# Corner Rosettes and Doorway Trim



## Leah Frances (Jan 13, 2008)

Looks good to me! :thumbsup:


----------



## fireguy (May 3, 2007)

Not to hurt your feelings, that looks terrible. 

http://www.corbelsandcarvings.com/appliques-onlays/rosettes-plinth-blocks

http://www.architecturaldepot.com/c/rosettes/

http://www.harttwood.com/

http://www.woodsworksqh.com/servlet/StoreFront

The first 2 sites seem to have the same patterns. 

I did not like anything the 3rd site shows. But none of them look like my rosettes. My rosettes are 120 years old. When I needed to match mine, I had to have a pattern made first. 

http://s4sindustries.com/rosette.html 

I like those above the best. 

Do a search for rosette and you will find more stuff.
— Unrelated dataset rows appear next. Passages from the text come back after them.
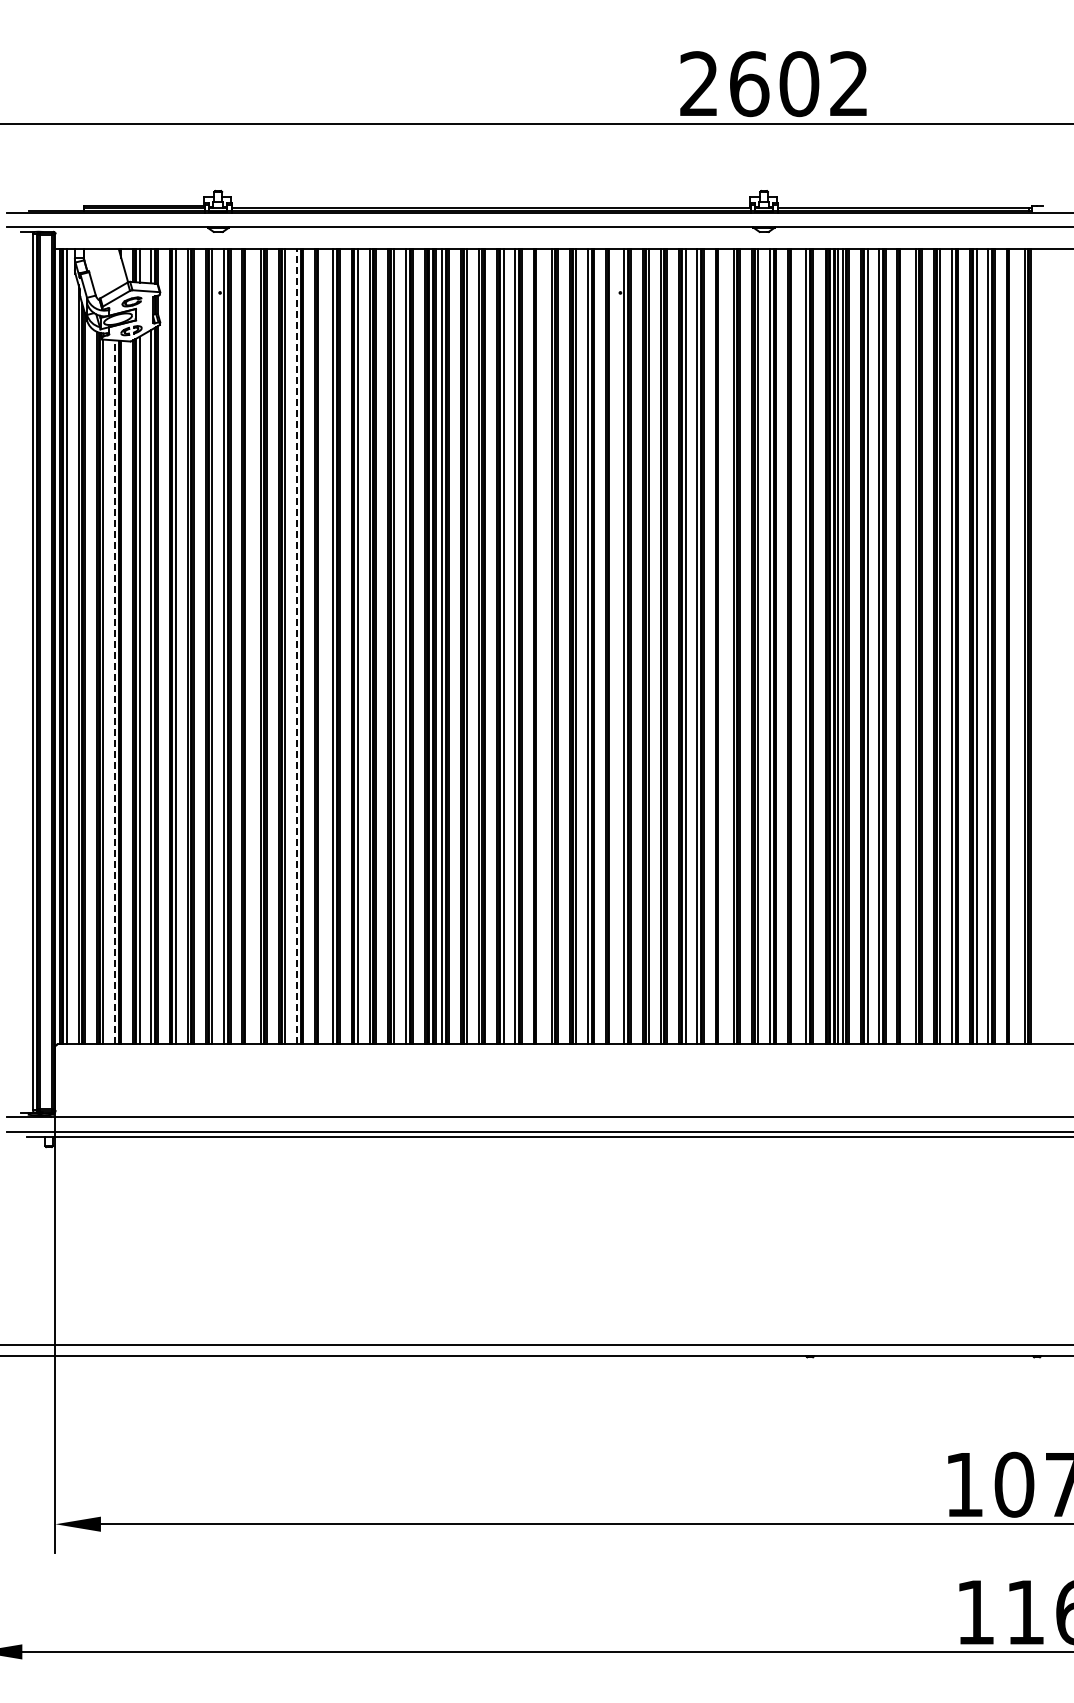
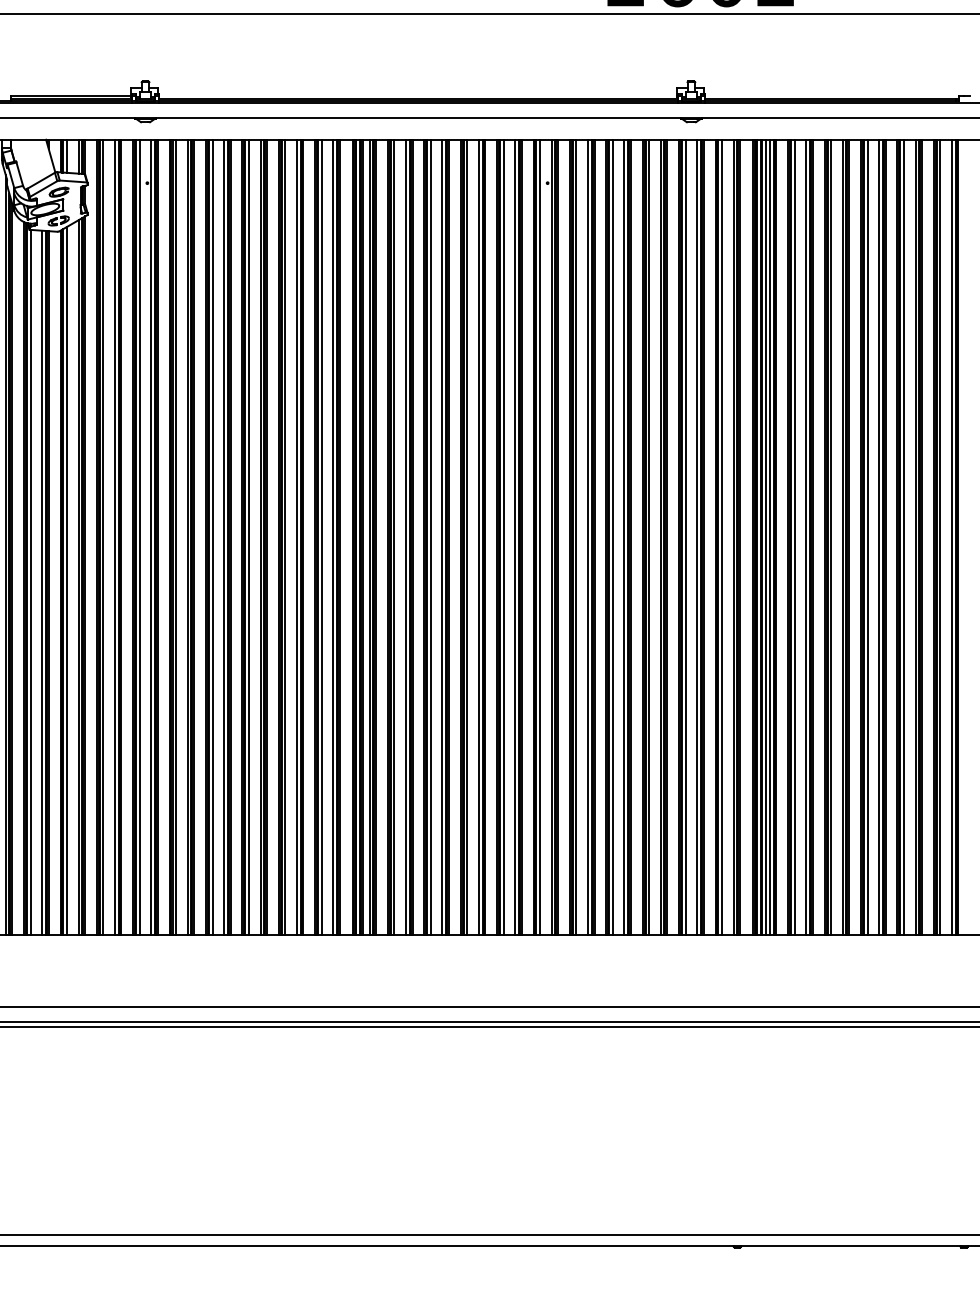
line: (248, 646) -> (175, 536), added
line: (296, 646) -> (223, 536), dashed -> solid
line: (321, 646) -> (248, 536), added
line: (540, 646) -> (467, 536), added
line: (612, 646) -> (539, 536), added
line: (721, 646) -> (648, 536), added
line: (794, 646) -> (721, 536), added
line: (903, 646) -> (830, 536), added
line: (1013, 646) -> (940, 536), added
line: (114, 692) -> (41, 582), dashed -> solid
Ok, this guy is my favorite

http://www.garysengraving.com/


----------



## Willie T (Jan 29, 2009)

I'm doing a couple of windows this afternoon for a woman who just loves those plinth blocks with flat, fluted casing. I personally think they........... well it doesn't matter what I think, does it?

As for your installation, I'll point out only three things:

You could have achieved a better look with either larger casing of smaller blocks (they come in all sizes)
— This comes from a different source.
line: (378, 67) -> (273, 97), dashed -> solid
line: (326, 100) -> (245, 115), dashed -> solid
You really should hold the casing back from the edge of the door jambs and headers the same distance. You seem to be much closer to the edge on top than you are of the side. 3/16 to a quarter inch is nice. On larger trim, I hold back as much as 3/8".

And the block appears to be cocked. Try straightening it, or lay the caulk to it.

Other than that, you installed it in the most commonly accepted manner.

One hint: Use only adhesive on the blocks if possible, no nails.


----------



## Thurman (Feb 9, 2009)

YOU asked for opinions, you are getting them, and all should be constructive. I personally don't like the way yours turned out. I like these to be centered with the moldings. Smaller blocks would be one way. Adjusting the molding out to fit in the center would be another, only if there is enough room to move it. Try laying something out on the floor before proceeding with final installation. David


----------



## kredman (Apr 22, 2010)

This is how I'm going to do some:










http://www.easyrenovate.com/butted-door-casing-saves-you-from-dealing-with-mitered-cuts/


----------



## tdeepness (Mar 14, 2010)

thanks everyone for commenting, my feelings weren't hurt, I was happy to get your comments. This is exactly what I needed since I haven't done this before. It didn't look right to me, that's why I thought it would be good to get your thoughts.


----------